Song of Love is a 1929 American pre-Code musical film directed by Erle C. Kenton and starring Belle Baker and Ralph Graves. It was released by Columbia Pictures on November 13, 1929. The film was the film debut of Belle Baker. The film contained songs but was also issued in a silent version. Actress Eve Arden made her film debut in the film, appearing under her real name, Eunice Quedens.

==Plot==
Anna Gibson, her husband Tom Gibson, and their little boy Buddy form the small-time vaudeville act “The Three Gibsons.” Anna sings with warmth and dramatic flair, Tom provides comic dancing and patter, while Buddy, the bright child raised on the road, plays the comedy foil. Their number always ends with Anna's heartfelt rendition of “Take Everything But You,” as Buddy steps into the stage box to sing the chorus with her. The house invariably roars with applause—family affection and showmanship seamlessly blended.

But Anna begins to worry. Buddy, raised entirely in dressing rooms and theaters, knows nothing of ordinary childhood. The act works, but his life doesn't. The moment of truth arrives when Buddy misses a performance because he has been playing baseball with neighborhood boys. He is so absorbed in the game that he forgets the theater entirely. Anna realizes, with a pang, that her son has been robbed of childhood and normal growth.

Anna resolves to step away from the stage to give Buddy a home, stability, and proper schooling. Tom, a dyed-in-the-wool trouper, resists the plan. He sees Buddy as a born performer whose career should be fostered, not cut short. When blonde vaudevillian Maisie LeRoy, who has designs on Tom, offers to replace Anna in the act, Tom reluctantly agrees.

Anna and Buddy move to a cottage in Freeport, New England. They settle into a quiet life, with Anna teaching Buddy and treasuring his chance to be an ordinary boy. Meanwhile, Tom tours with Maisie, enjoying her attention and the act's success.

When Tom returns for Buddy's birthday party, Anna senses distance. At last Tom admits the truth—he has fallen in love with Maisie. Heartbroken, Anna tells him they must separate. She will support Buddy, but for the boy's sake they will keep up the pretense of family unity in his eyes.

Through her friend Joe Sweeney , an acrobat, Anna secures work singing at the Golden Pheasant Cabaret.

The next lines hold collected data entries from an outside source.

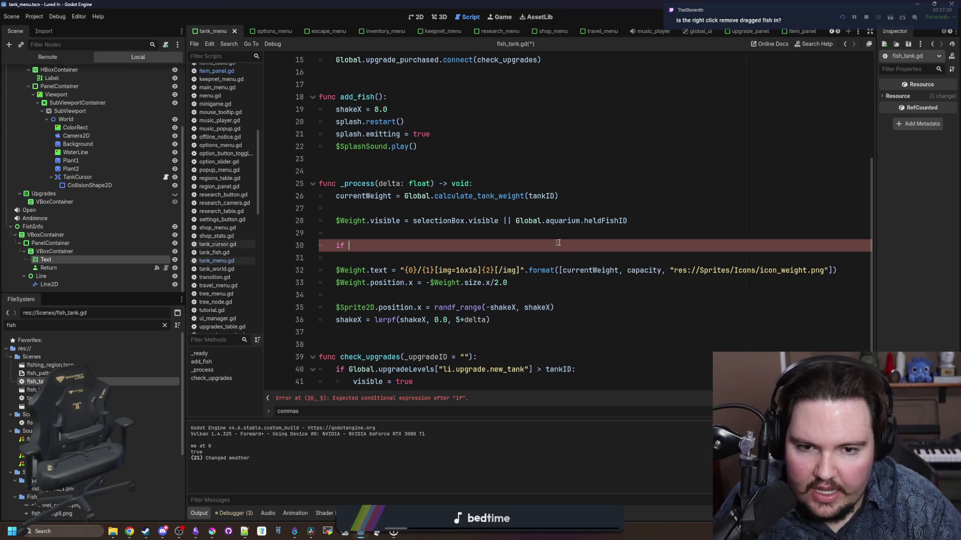
left_click_drag(627, 221, 543, 222)
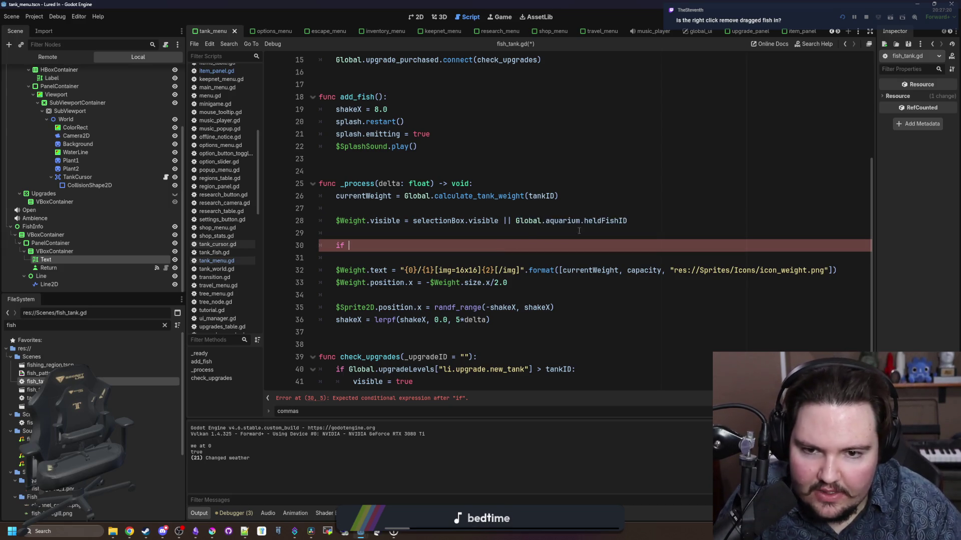
left_click_drag(627, 220, 546, 224)
left_click(466, 243)
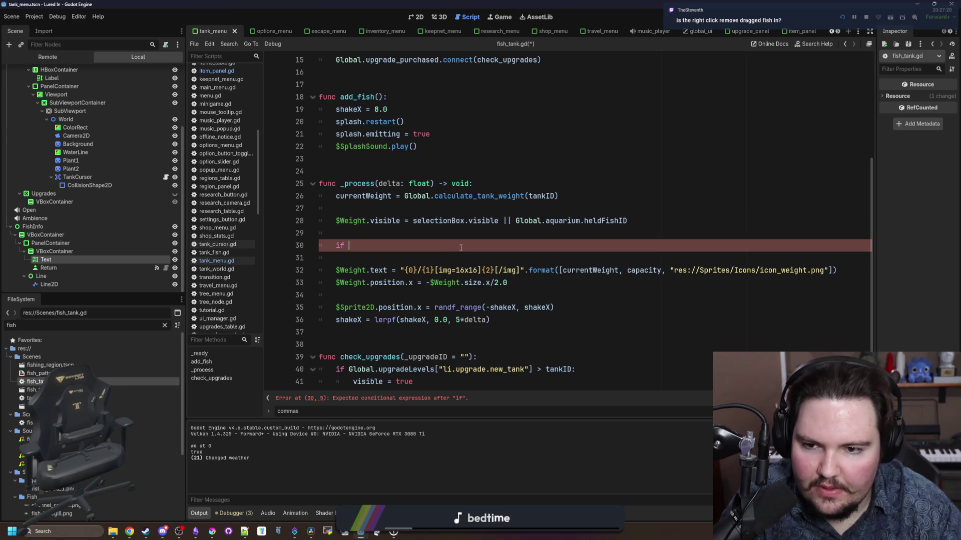
key("Return")
key("Return")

Her voice and sincerity captivate the audience. Soon she is a headliner and receives an offer for the “big time.” With her new income, Anna is able to place Buddy in a military school.

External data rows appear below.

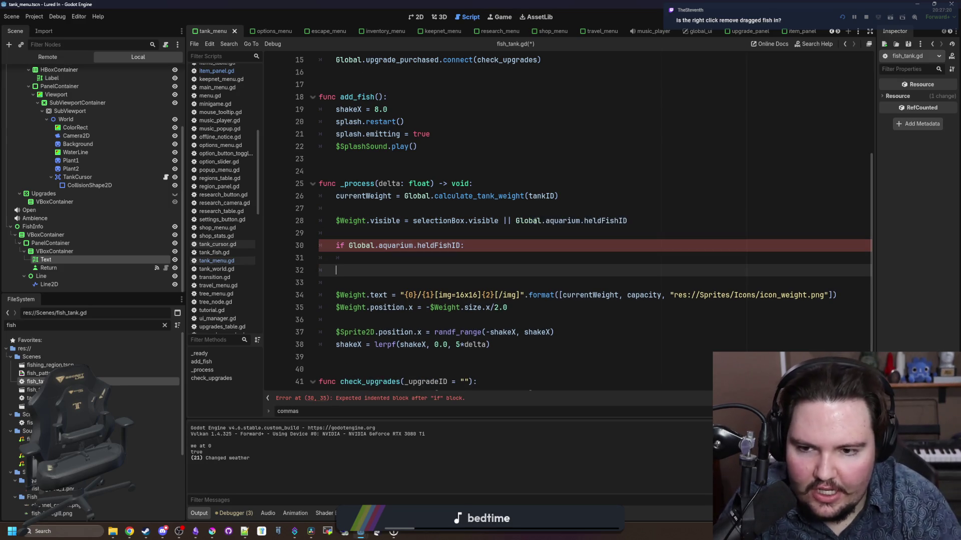
type("lse:")
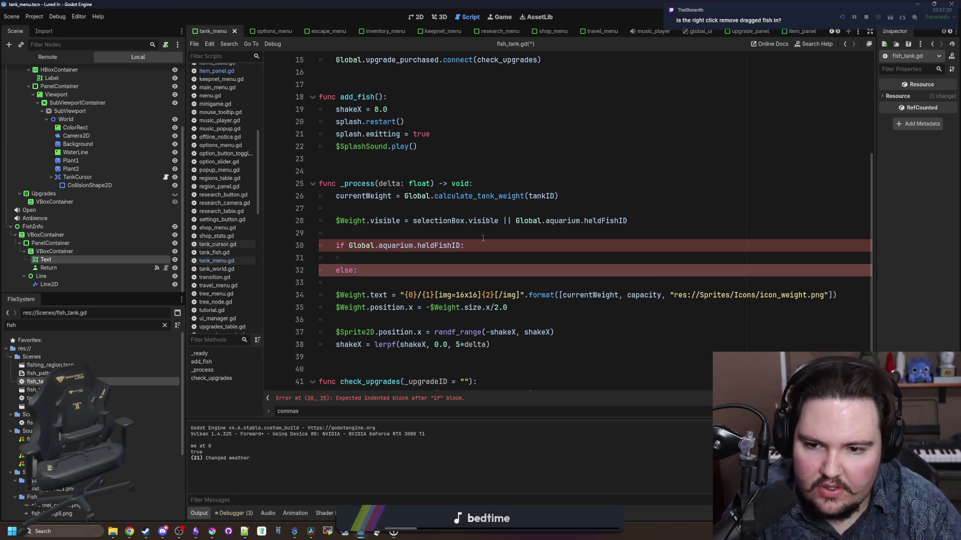
key("Return")
Step: Make the else branch set $Weight.text.modulate = Color.WHITE
left_click(388, 309)
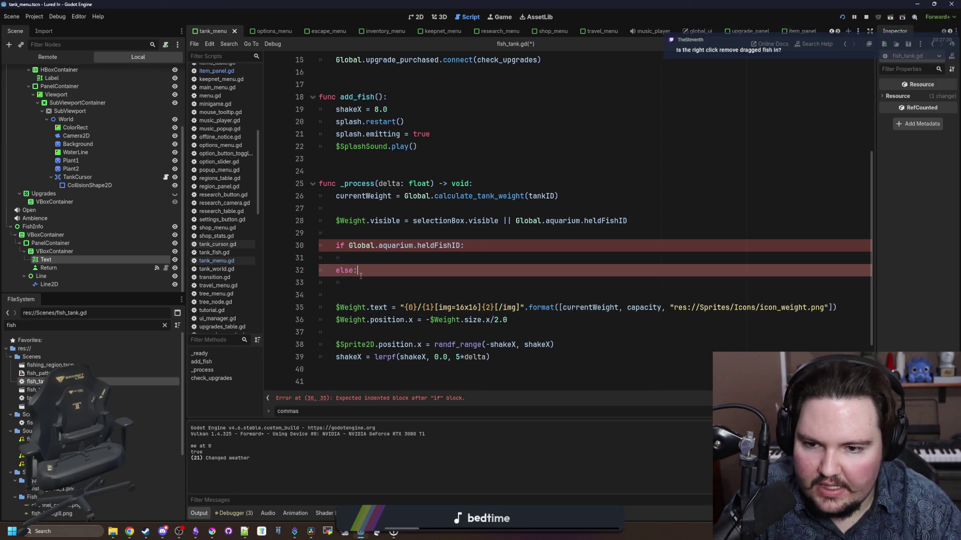
left_click(361, 284)
type(".text.modula")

When visiting, she conceals the truth from Buddy, speaking warmly of Tom and encouraging his letters to his father. Buddy memorizes Tom's performance route and writes regularly. Proud of Anna's rising fame, Buddy shows a Variety clipping of her Palace Theatre debut to his school friends. But one boy points out the next-page story—a gossip item announcing the rift between Anna and Tom. Shocked, Buddy decides to bring his parents back together.

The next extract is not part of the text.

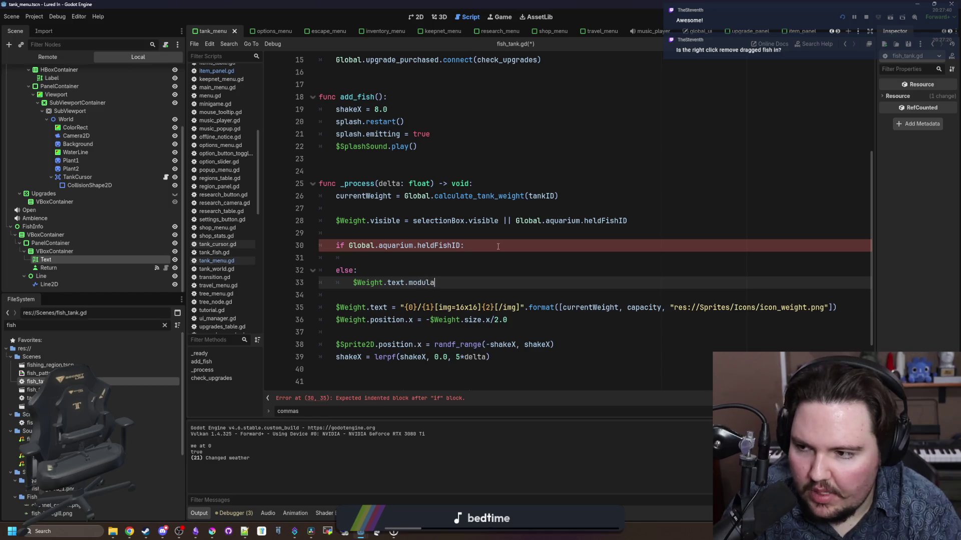
key("BackSpace")
key("BackSpace")
key("BackSpace")
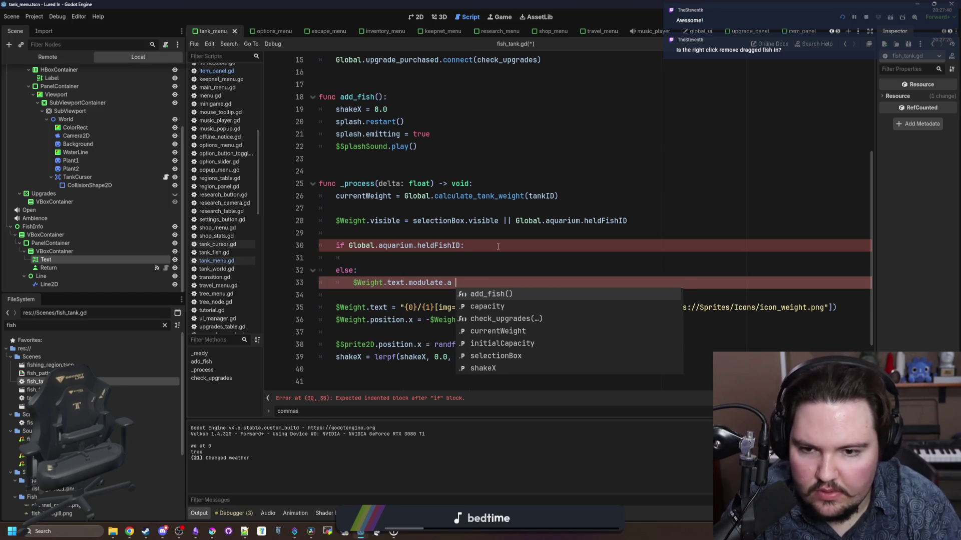
type("= Color.WHITE")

Buddy runs away and finds Tom in a nearby town. He pleads with his father to leave Maisie and return to Anna. Tom, weary of Maisie's clinging and realizing his mistake, doesn't need much convincing. After a bitter farewell to Maisie, Tom agrees to go with Buddy to New York.

Father and son attend Anna's Palace engagement. They sit in the audience, quietly watching her triumph. Anna pours her soul into her songs. Then, when she begins “Take Everything But You,” Buddy instinctively runs to the stage box and joins in, just as in the old days. The audience roars with delight, and Anna, overwhelmed, sees Tom smiling at her from the crowd.

The curtain falls as The Three Gibsons are reunited, their family whole again, and their act booked solid across the “big time.”